▶ **REQUIREMENT 1**
Using the review of Match Point below, say whether each statement agrees with the review. Answer yes or no, and quote the exact words of the review that settle it.
(a) Chris Wilton comes from a modest Irish background.
(b) Nola Rice is engaged to Tom Hewett.
(c) Scott Peterson was convicted in New York.
***** EXTRACT PROVIDED *****
Woody Allen directs Match Point: No Dreiser

By Joanne Laurier
8 February 2006

Match Point, written and directed by Woody Allen

Woody Allen’s new movie, Match Point, begins with a shot of a tennis court as a voice-over introduces one of the film’s central themes: “The man who said ‘I’d rather be lucky than good’ saw deeply into life. People are afraid to face how great a part of life is dependent on luck. It’s scary to think so much is out of one’s control. There are moments in a match when the ball hits the top of the net, and for a split second it can either go forward or fall back. With a little luck, it goes forward and you win...or maybe it doesn’t, and you lose.”

A pretty poor beginning. Even in the American sports world, guided by pragmatism to the greatest degree, luck is never given sole pride of place. It is treated as something subordinated to skill and experience. As for the man who would rather be lucky than good, Match Point proves that such an individual does not see or understand deeply and is hardly worth considering.

A one-time, second-rank tennis pro from a modest Irish background, Chris Wilton (Jonathan Rhys Meyers), sets himself up as a tennis instructor in an exclusive club. His calculation that this will prove to be an entry into the world of wealth and power is vindicated when he befriends Tom Hewett (Matthew Goode), who invites him to join his family in their private box at the Royal Opera House.

Chris’s charm—along with his obsequiousness—immediately wins over the Hewett family. His acceptance into one of England’s premier clans is made permanent by his marriage to Tom’s sister, Chloe (Emily Mortimer), a sweet, innocuous girl, who is as happy attending Verdi’s Rigoletto or La Traviata as she is Andrew Lloyd Webber’s The Woman in White.

Tom’s fiancée, Nola Rice (Scarlett Johansson), an aspiring American actress, is less polished and obviously less “self-motivated” than Chris (an opera lover and reader of Dostoyevsky). The elder Hewetts, Alec and Eleanor (Brian Cox and Penelope Wilton), frown upon her. Despite the fact that Chris and Nola are both social outsiders who must tread lightly, they begin a reckless affair. But luck saves Chris from ruining his chances with the Hewetts when Tom breaks off the engagement and Nola disappears from their lives. Now there is no limit as to how far Chris can rise in the Hewett corporate empire, with Alec assuring Chris that he cannot fail no matter what.

Chris enjoys the lifestyle of the mega-rich, bouncing around the Tate Modern and London’s posh districts. When Nola shows up again, driven as much by lust as by ambition, Chris is prepared to throw caution to the wind. They resume their affair despite Chloe’s unrelenting demands on Chris to start a family. Menacingly, Nola becomes pregnant.

Chris finds it more and more difficult to work both sides of the street. When his hand is forced, luck again ensures a soft landing.

Match Point contains certain externals of an interesting film—the class issues, the parallels to Theodore Dreiser’s An American Tragedy and the Scott Peterson case. (Peterson was convicted in California in November 2004 of murdering his pregnant wife. At a certain point Peterson lied to his lover about his whereabouts, claiming to be enjoying New Year’s celebrations in Paris when he was actually in northern California. Clearly echoing this, Allen has Chris tell Nola in one scene—in an effort to buy time—that he is on a Mediterranean cruise when, in fact, he is in London with his wife and in-laws.)
***** EXERCISE DATA *****
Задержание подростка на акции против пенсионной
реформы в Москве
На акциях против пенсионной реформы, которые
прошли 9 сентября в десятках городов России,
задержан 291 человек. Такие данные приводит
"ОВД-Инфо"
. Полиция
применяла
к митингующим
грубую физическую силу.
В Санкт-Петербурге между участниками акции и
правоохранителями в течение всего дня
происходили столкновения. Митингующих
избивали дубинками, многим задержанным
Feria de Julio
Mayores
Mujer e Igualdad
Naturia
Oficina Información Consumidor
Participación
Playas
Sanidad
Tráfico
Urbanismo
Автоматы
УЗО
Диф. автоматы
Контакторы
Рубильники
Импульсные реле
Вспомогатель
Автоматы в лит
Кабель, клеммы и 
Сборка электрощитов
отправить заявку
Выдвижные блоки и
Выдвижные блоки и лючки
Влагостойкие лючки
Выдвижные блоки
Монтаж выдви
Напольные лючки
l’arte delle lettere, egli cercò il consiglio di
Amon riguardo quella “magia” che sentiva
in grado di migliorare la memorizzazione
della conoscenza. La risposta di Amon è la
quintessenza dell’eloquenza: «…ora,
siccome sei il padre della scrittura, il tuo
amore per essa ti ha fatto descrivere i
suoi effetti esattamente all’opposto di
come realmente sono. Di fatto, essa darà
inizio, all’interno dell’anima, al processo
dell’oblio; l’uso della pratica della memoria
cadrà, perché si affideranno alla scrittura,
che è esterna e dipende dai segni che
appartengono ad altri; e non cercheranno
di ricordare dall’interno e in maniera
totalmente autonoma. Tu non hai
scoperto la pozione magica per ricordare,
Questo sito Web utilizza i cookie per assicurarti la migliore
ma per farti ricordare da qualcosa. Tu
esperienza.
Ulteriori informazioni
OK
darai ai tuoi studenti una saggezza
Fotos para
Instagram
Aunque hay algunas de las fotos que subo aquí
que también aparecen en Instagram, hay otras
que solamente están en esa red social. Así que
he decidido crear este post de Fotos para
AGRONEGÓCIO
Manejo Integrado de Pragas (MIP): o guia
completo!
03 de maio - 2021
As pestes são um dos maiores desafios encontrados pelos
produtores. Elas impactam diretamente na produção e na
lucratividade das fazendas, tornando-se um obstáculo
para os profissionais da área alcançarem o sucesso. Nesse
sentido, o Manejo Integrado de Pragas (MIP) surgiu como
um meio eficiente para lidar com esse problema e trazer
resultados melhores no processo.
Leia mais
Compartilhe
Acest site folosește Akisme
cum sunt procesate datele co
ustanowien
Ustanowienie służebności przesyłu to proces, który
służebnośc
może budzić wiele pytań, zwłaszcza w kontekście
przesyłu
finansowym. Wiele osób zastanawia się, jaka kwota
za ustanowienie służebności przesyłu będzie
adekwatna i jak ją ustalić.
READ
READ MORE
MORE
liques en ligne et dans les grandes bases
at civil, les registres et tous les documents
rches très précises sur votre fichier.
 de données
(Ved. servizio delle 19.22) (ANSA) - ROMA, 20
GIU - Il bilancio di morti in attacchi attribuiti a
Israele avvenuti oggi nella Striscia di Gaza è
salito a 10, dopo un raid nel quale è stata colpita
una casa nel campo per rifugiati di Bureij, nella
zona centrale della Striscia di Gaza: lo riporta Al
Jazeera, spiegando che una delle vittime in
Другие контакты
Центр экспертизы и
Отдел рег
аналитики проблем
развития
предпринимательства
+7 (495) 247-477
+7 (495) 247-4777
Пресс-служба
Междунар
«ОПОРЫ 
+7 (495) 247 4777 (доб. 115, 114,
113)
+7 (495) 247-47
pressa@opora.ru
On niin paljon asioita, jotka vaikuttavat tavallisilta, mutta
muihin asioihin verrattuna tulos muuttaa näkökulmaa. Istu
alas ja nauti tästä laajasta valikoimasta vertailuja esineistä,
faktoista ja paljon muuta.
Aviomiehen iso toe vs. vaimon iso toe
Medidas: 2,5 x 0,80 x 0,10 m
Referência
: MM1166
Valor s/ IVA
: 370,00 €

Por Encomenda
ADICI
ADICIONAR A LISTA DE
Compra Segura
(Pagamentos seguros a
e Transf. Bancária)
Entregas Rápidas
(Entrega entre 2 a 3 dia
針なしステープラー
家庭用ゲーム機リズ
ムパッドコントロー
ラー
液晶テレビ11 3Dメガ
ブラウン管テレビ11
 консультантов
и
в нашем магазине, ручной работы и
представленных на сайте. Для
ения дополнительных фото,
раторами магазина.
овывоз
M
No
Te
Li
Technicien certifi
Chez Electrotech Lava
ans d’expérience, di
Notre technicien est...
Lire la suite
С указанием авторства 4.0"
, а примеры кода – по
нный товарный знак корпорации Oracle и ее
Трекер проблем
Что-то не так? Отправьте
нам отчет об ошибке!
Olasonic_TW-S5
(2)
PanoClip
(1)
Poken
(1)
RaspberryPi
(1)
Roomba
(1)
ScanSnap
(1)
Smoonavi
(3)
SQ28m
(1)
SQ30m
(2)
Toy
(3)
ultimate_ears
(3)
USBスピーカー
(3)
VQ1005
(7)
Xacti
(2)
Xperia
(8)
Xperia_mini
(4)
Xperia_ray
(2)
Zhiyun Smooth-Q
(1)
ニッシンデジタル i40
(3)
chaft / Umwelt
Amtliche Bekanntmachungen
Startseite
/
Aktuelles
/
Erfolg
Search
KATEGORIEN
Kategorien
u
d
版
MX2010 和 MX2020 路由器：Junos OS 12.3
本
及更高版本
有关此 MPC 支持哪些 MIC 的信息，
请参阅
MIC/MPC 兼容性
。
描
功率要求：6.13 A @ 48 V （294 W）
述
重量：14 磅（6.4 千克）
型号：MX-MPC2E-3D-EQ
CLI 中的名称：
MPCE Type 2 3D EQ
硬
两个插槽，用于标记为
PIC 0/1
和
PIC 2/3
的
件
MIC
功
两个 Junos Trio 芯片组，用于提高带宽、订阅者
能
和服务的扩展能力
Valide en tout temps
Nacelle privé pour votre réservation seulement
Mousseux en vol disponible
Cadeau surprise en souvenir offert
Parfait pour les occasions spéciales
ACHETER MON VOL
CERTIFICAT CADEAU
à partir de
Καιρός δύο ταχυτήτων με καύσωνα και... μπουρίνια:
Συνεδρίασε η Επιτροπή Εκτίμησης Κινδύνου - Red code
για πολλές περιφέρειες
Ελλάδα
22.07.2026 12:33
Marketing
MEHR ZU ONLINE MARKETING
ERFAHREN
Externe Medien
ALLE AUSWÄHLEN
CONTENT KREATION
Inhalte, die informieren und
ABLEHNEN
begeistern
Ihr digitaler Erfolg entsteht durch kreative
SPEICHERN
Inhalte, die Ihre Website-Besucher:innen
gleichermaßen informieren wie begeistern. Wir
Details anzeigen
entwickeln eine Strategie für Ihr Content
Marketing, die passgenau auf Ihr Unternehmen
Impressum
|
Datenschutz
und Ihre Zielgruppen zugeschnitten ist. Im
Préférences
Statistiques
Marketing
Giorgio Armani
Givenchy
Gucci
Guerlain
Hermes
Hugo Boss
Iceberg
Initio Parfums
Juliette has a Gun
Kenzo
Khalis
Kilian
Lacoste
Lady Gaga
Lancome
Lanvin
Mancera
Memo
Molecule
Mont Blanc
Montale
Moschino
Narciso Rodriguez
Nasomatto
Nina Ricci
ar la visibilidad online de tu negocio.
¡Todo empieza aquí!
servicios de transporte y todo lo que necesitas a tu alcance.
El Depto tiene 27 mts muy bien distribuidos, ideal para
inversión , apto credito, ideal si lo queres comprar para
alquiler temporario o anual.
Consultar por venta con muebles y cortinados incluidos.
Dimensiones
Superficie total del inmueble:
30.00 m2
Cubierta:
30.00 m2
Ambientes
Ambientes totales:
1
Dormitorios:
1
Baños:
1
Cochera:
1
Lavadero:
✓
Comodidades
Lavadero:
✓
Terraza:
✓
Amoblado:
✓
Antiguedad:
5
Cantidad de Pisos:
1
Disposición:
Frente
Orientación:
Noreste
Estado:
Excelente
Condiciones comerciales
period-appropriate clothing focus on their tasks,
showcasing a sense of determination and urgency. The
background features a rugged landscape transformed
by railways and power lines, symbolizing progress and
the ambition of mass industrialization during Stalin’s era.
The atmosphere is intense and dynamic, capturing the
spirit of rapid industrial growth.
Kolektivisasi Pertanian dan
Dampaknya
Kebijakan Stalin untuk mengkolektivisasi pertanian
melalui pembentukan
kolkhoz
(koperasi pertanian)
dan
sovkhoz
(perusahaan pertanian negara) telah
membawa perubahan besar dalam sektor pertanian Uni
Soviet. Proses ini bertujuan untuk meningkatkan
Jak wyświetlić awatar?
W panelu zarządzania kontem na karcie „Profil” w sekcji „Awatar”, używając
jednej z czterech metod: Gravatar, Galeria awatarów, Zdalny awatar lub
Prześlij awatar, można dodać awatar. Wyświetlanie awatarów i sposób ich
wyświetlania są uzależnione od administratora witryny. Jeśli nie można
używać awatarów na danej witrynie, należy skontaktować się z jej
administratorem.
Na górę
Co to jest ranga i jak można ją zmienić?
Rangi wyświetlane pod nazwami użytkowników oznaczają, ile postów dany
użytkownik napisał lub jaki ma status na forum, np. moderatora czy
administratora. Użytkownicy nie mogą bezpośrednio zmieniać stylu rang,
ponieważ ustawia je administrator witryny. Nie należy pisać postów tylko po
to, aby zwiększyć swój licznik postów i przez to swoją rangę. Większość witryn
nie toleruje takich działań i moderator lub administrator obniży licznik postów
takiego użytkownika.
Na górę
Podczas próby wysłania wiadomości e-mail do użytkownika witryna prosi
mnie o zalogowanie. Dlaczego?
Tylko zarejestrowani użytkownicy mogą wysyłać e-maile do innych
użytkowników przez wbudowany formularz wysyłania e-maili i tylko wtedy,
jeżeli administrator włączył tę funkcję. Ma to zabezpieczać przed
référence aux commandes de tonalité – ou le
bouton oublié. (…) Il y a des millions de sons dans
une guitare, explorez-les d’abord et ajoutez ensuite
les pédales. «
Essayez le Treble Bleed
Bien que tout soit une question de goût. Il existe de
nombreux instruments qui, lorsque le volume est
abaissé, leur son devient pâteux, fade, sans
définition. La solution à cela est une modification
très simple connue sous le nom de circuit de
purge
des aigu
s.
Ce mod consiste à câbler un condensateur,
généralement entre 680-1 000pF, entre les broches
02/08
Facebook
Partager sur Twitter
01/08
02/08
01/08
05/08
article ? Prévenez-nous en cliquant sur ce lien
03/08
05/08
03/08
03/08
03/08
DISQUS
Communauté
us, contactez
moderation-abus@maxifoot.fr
*****
▶ **REQUIREMENT 2**
Repeat the rows word for word, starting with the first line of the rows and going on through the line with "грубую физическую силу.". Include both of those lines.

▶ **TASK ANSWER 1**
(a) Yes: "A one-time, second-rank tennis pro from a modest Irish background, Chris Wilton (Jonathan Rhys Meyers)"
(b) Yes: "Tom’s fiancée, Nola Rice (Scarlett Johansson)"
(c) No: "Peterson was convicted in California in November 2004"

▶ **TASK ANSWER 2**
Задержание подростка на акции против пенсионной
реформы в Москве
На акциях против пенсионной реформы, которые
прошли 9 сентября в десятках городов России,
задержан 291 человек. Такие данные приводит
"ОВД-Инфо"
. Полиция
применяла
к митингующим
грубую физическую силу.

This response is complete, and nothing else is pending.